Cryptography and Intelligence, in both times of war and peace, is oftentimes thought of as a man’s world. Particularly in areas of naval or military intelligence. The achievements of famous male cryptographers such as Alan Turing are household knowledge. However, women have long been a key component of cryptography efforts, both in the UK and the US.
Whilst often understudied, women in cryptography have given a lot to the development of the field. Due to secrecy, women working in cryptography have often not been able to share stories of their contributions. As a result, historians have focused on this relatively recently due to the declassification of war files.
Genevieve Hitt is likely the first-ever female cryptographer in the US. Born in 1885 in Texas as Genevieve Young, she married Captain Parker Hitt in 1911, who was stationed in the 22nd Infantry at Fort Sam, Houston. As a military wife, she often travelled with him. Between 1911 and 1917 she worked on a volunteer basis alongside her husband in breaking Mexican government codes. Her most notable work took place during the American Punitive Expedition in Mexico in 1916-17.

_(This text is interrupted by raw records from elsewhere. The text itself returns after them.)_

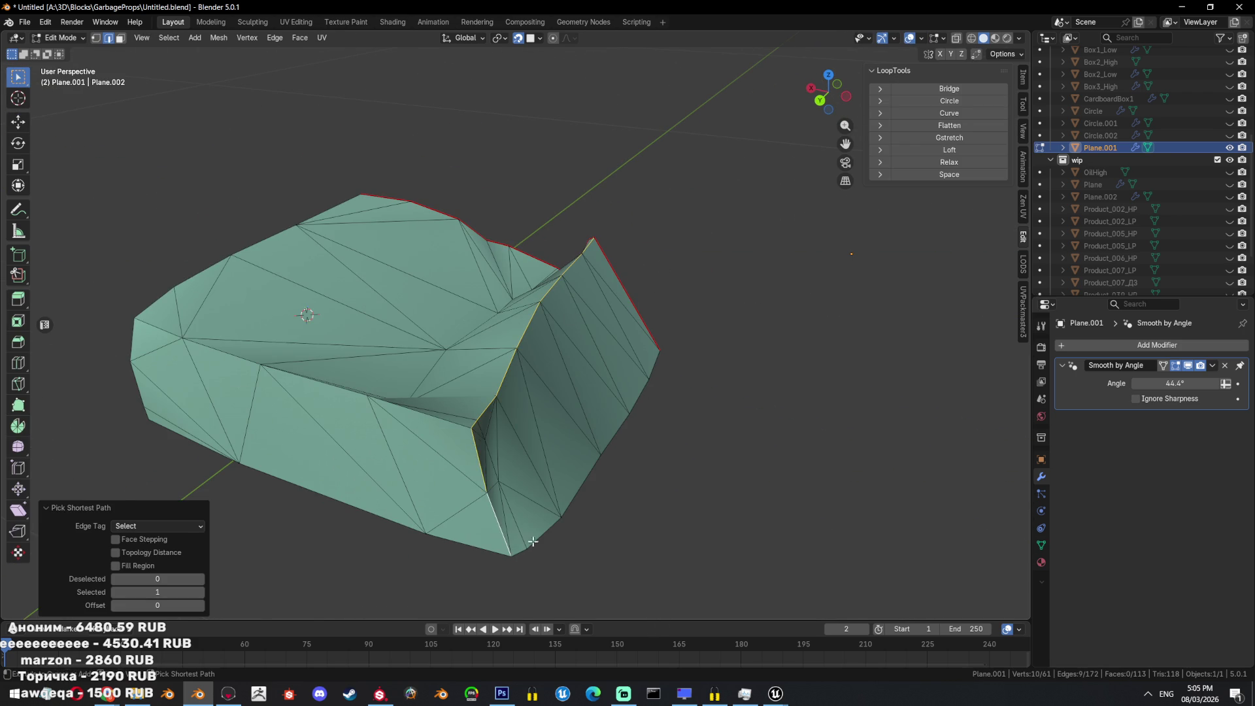
{"action": "middle_click_drag", "start_coordinate": [501, 535], "coordinate": [532, 471]}
{"action": "middle_click_drag", "start_coordinate": [418, 441], "coordinate": [409, 351]}
{"action": "left_click", "coordinate": [409, 350], "text": "ctrl"}
{"action": "key", "text": "ctrl+z"}
{"action": "left_click", "coordinate": [457, 351], "text": "ctrl"}
Add the bottom-front edges, mark then undo sharp, and raise the smoothing angle to 50.6°.
{"action": "middle_click_drag", "start_coordinate": [532, 361], "coordinate": [589, 358]}
{"action": "left_click", "coordinate": [621, 356], "text": "ctrl"}
{"action": "left_click", "coordinate": [308, 338], "text": "shift"}
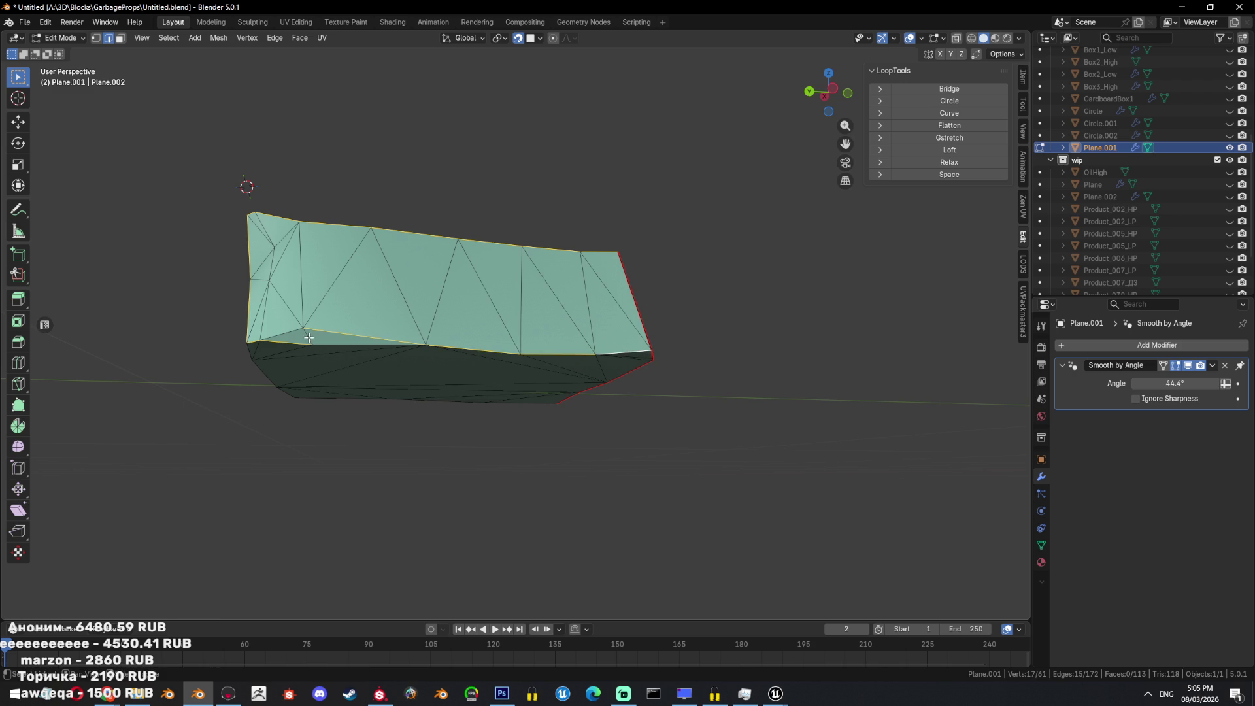
{"action": "key", "text": "ctrl+e"}
{"action": "left_click", "coordinate": [551, 350]}
{"action": "key", "text": "ctrl+e"}
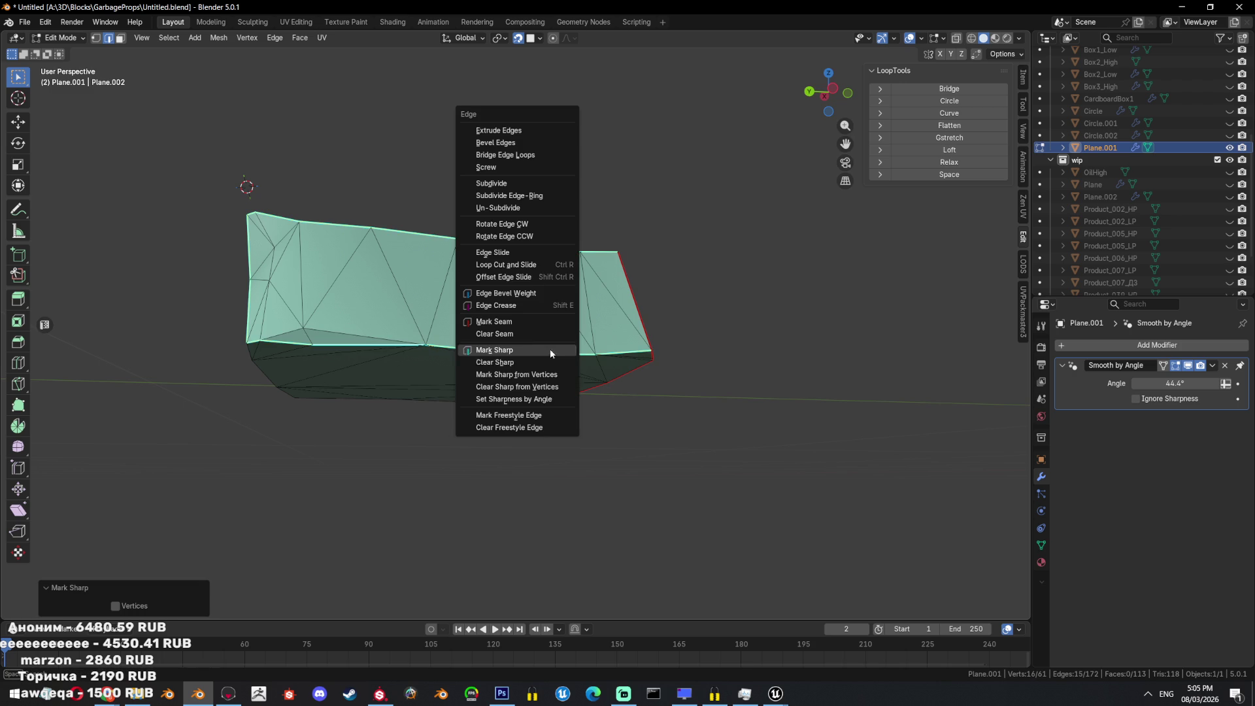
{"action": "key", "text": "ctrl+z"}
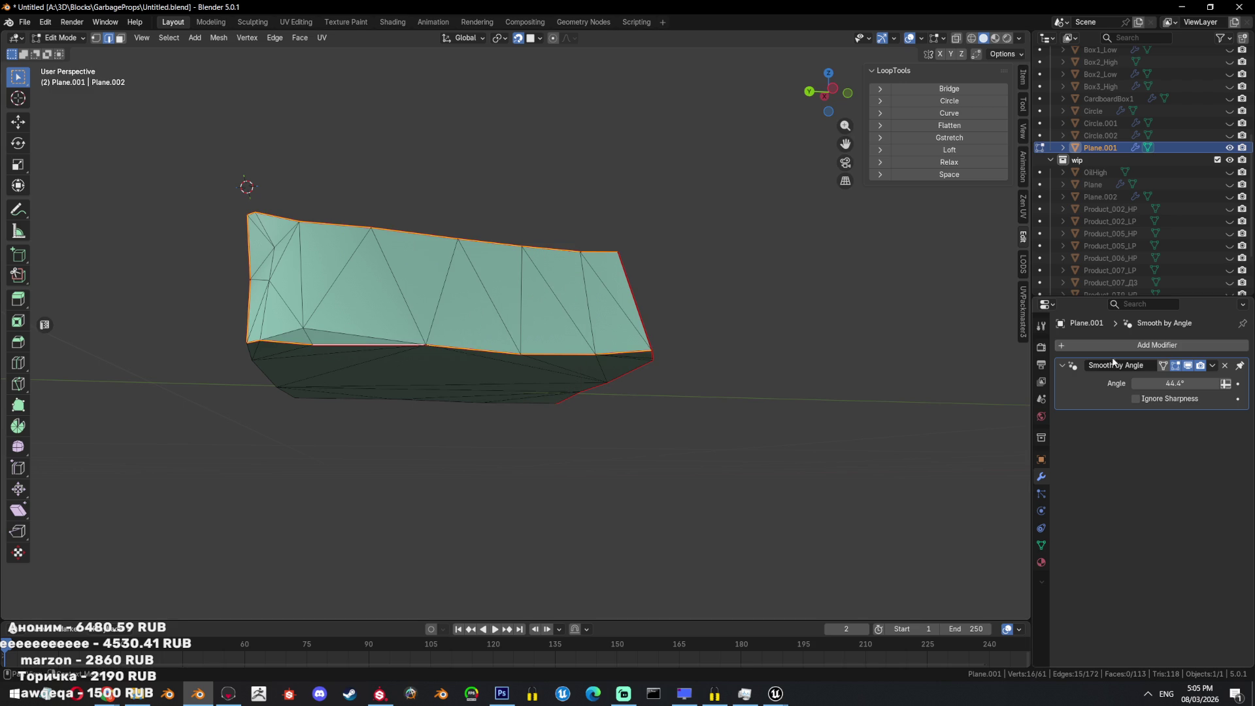
{"action": "left_click_drag", "start_coordinate": [1162, 383], "coordinate": [1196, 382]}
Raise the Smooth by Angle threshold to 70.4° in Object Mode, then return to Edit Mode.
{"action": "key", "text": "Tab"}
{"action": "mouse_move", "coordinate": [591, 384]}
{"action": "middle_mouse_down"}
{"action": "mouse_move", "coordinate": [526, 455]}
{"action": "mouse_move", "coordinate": [450, 448]}
{"action": "mouse_move", "coordinate": [561, 371]}
{"action": "mouse_move", "coordinate": [566, 414]}
{"action": "mouse_move", "coordinate": [611, 423]}
{"action": "mouse_move", "coordinate": [666, 191]}
{"action": "mouse_move", "coordinate": [566, 323]}
{"action": "mouse_move", "coordinate": [738, 426]}
{"action": "mouse_move", "coordinate": [765, 398]}
{"action": "middle_mouse_up"}
{"action": "key", "text": "Tab"}
{"action": "key", "text": "Tab"}
{"action": "key", "text": "Tab"}
Select a six-edge path on the underside and mark it as a UV seam and sharp.
{"action": "middle_click_drag", "start_coordinate": [497, 366], "coordinate": [536, 314]}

Parker Hitt left Fort Sill in 1917 to join the AEF (American Expeditionary Forces). However, Genevieve continued her voluntary cryptography work due to her aptitude in the role. In 1918 she was offered paid work as a cryptographer for the Southern Department of the AEF.
Hitt is a key example as she illustrates the way that women were first brought into the cryptography profession. Due to the need for secrecy, recruitment was focused on trusted women into cryptography. Therefore those with existing ties to the military were scouted. This led to many military wives or other family members of serving operatives were enlisted into cryptographic roles. This trend continued through World War two and much of the Cold War.
World War Two
World War Two produced significant developments in the field of cryptography. The breakout of WW2 meant that nations now had a vested interest in developing their cryptography capabilities. However, the army needed a large proportion of male workers for arms forces. At the time they did not accept female recruits. Similarly, there was societal pressure for men to join the war by doing active service rather than working in offices. The result was large numbers of women working in cryptography roles.

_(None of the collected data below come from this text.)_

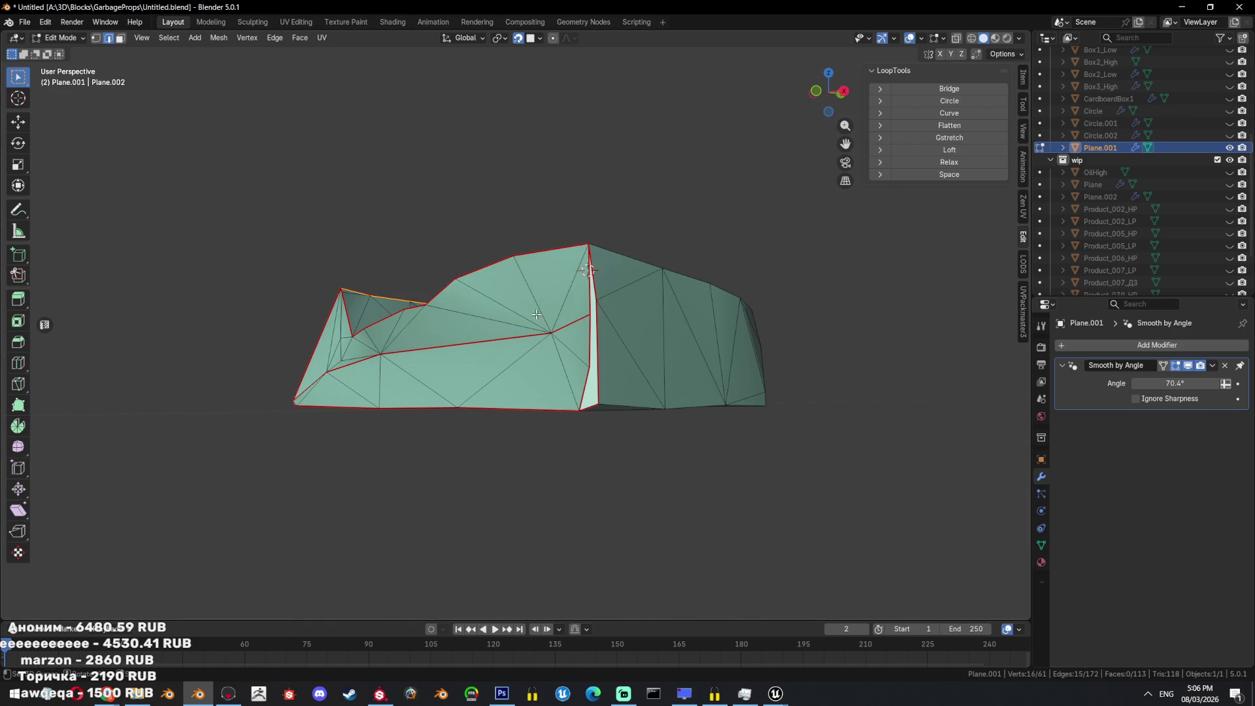
{"action": "left_click", "coordinate": [582, 379]}
{"action": "mouse_move", "coordinate": [582, 379]}
{"action": "middle_mouse_down"}
{"action": "mouse_move", "coordinate": [661, 362]}
{"action": "mouse_move", "coordinate": [633, 208]}
{"action": "mouse_move", "coordinate": [621, 246]}
{"action": "mouse_move", "coordinate": [714, 291]}
{"action": "middle_mouse_up"}
{"action": "left_click", "coordinate": [632, 208], "text": "ctrl"}
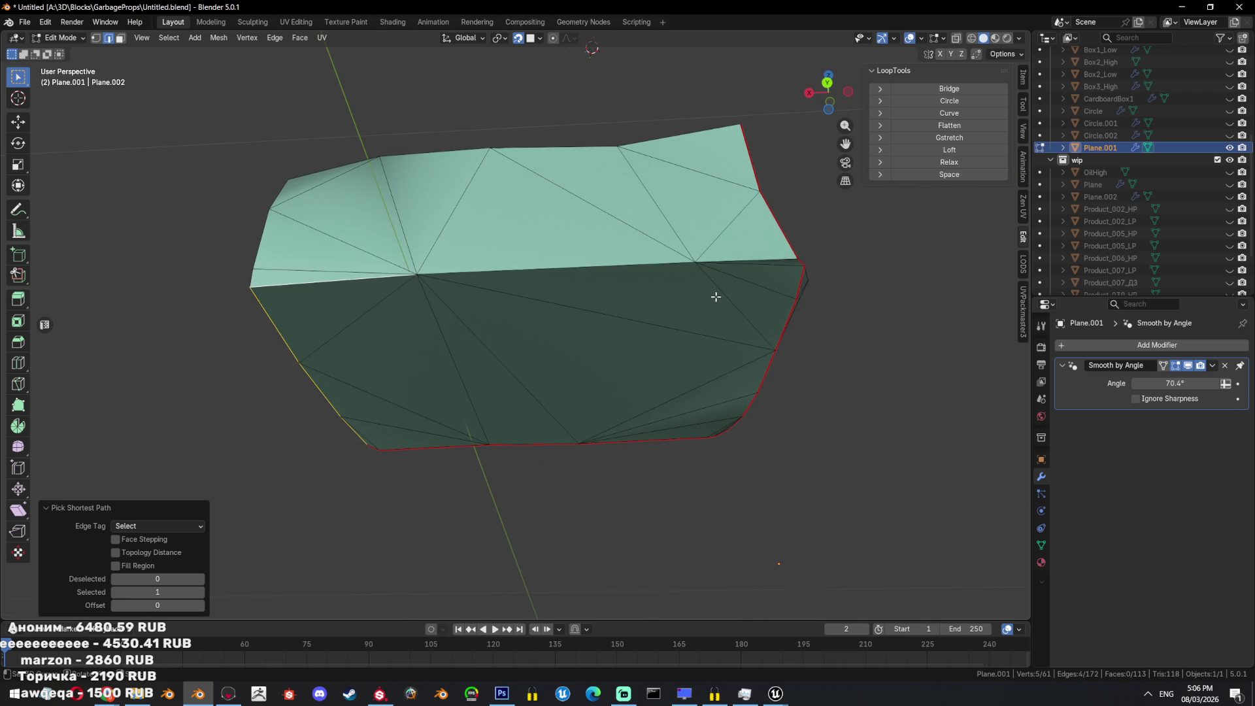
{"action": "key", "text": "ctrl+e"}
{"action": "left_click", "coordinate": [860, 281]}
{"action": "key", "text": "ctrl+e"}
{"action": "left_click", "coordinate": [821, 335]}
Select the bottom edge path out to the left edge and mark it sharp and as a UV seam.
{"action": "mouse_move", "coordinate": [821, 335]}
{"action": "middle_mouse_down"}
{"action": "mouse_move", "coordinate": [714, 308]}
{"action": "mouse_move", "coordinate": [692, 322]}
{"action": "mouse_move", "coordinate": [732, 283]}
{"action": "mouse_move", "coordinate": [815, 297]}
{"action": "middle_mouse_up"}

In the UK, there were many women working in cryptography, the most famous example being the women of Bletchley Park. Women made up over 63% of the workforce at Bletchley Park. They were largely focused on codebreaking Japanese and German messages. Ultimately, women working on cryptography in Bletchley Park are estimated to have shorted WW2 by up to four years, and saved millions of lives as a result.
The same is true within the US. There were only 181 people working in cryptography in the US Army at the beginning of World War Two. However, at the peak of female employment by US military forces during WW2, there were more than 10,000 American women working in cryptography. This meant that almost 70% of the military cryptography force were females. These workers largely focused on codebreaking of Axis Powers encrypted messages to further naval and military intelligence.

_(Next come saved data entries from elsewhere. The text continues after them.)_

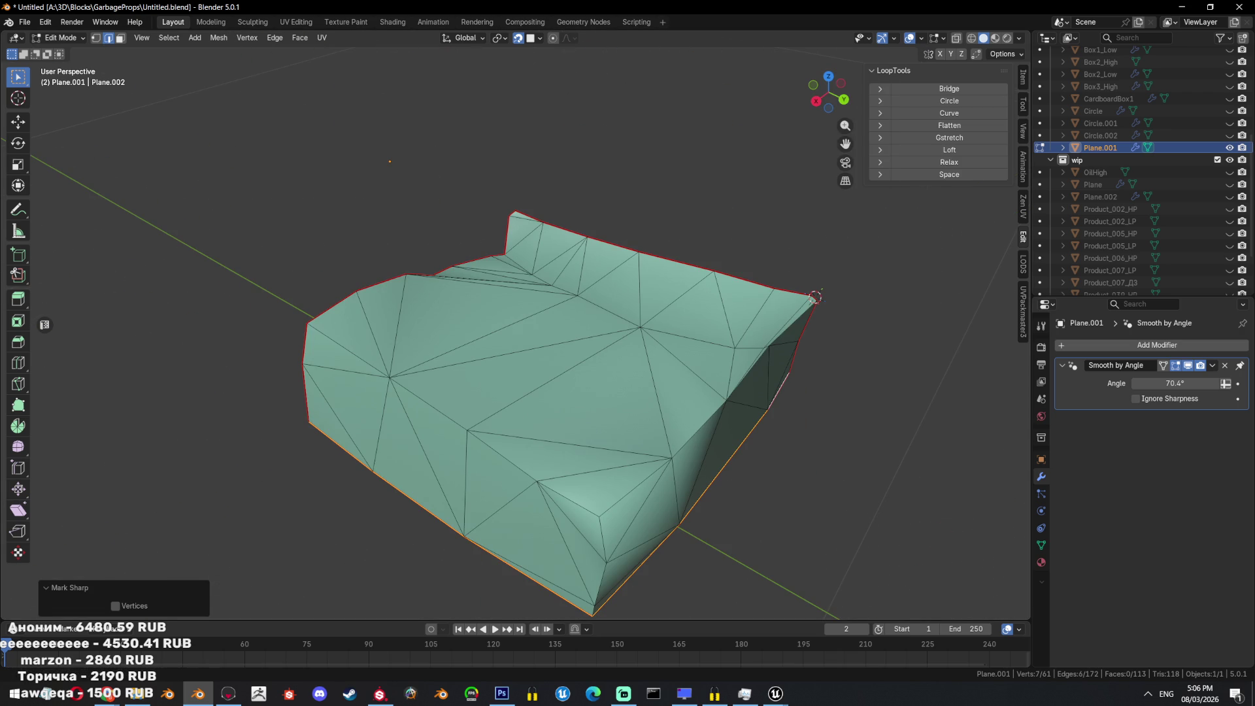
{"action": "mouse_move", "coordinate": [814, 298]}
{"action": "middle_mouse_down"}
{"action": "mouse_move", "coordinate": [718, 392]}
{"action": "mouse_move", "coordinate": [660, 426]}
{"action": "mouse_move", "coordinate": [588, 516]}
{"action": "middle_mouse_up"}
{"action": "left_click", "coordinate": [578, 523]}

In fact, the US learned of the end of World War Two due to US Army Intelligence intercepting a Japanese transmission agreeing to a surrender. It was in fact a woman, Virginia Aderhold, who worked to decipher this, and as such, she was the first person in the US to learn that the war had ended.
Women continued to work in cryptography well after the conclusion of World War Two, though many did leave as there was less immediate need for cryptographers. The US military hub acquired Arlington Hall. That hub alone employed over 1,000 women to code break during the war. Arlington had previously been an all-female college.
Following the conclusion of the war, the National Security Agency remained at Arlington Hall until the construction of the new NSA headquarters in the 1960s, with many women still being employed. Most notably, women that had been trained extensively in cryptography at Arlington Hall went on to do vast and varied work during the cold war. Key examples include Dorothy Blum and Ann Caracristi, who both significantly changed the way the NSA used computers as part of cryptography. Both of these women went onto achieve supergrades in the NSA, showing their incredible contribution to the field.
Women in Cryptography have long been understudied yet have given a lot to the field. The vast numbers of women working in Cryptography, both in the US and the UK, were integral to war efforts as well as post-war operations. Women were instrumental to codebreaking, most famously in Bletchley Park. However, there is often fewer discussions on the innovation that women offered in the field of Cryptography. Women were not only into security and military agencies to do administrative tasks; they were and are also able to take on challenging codebreaking tasks to increase military intelligence.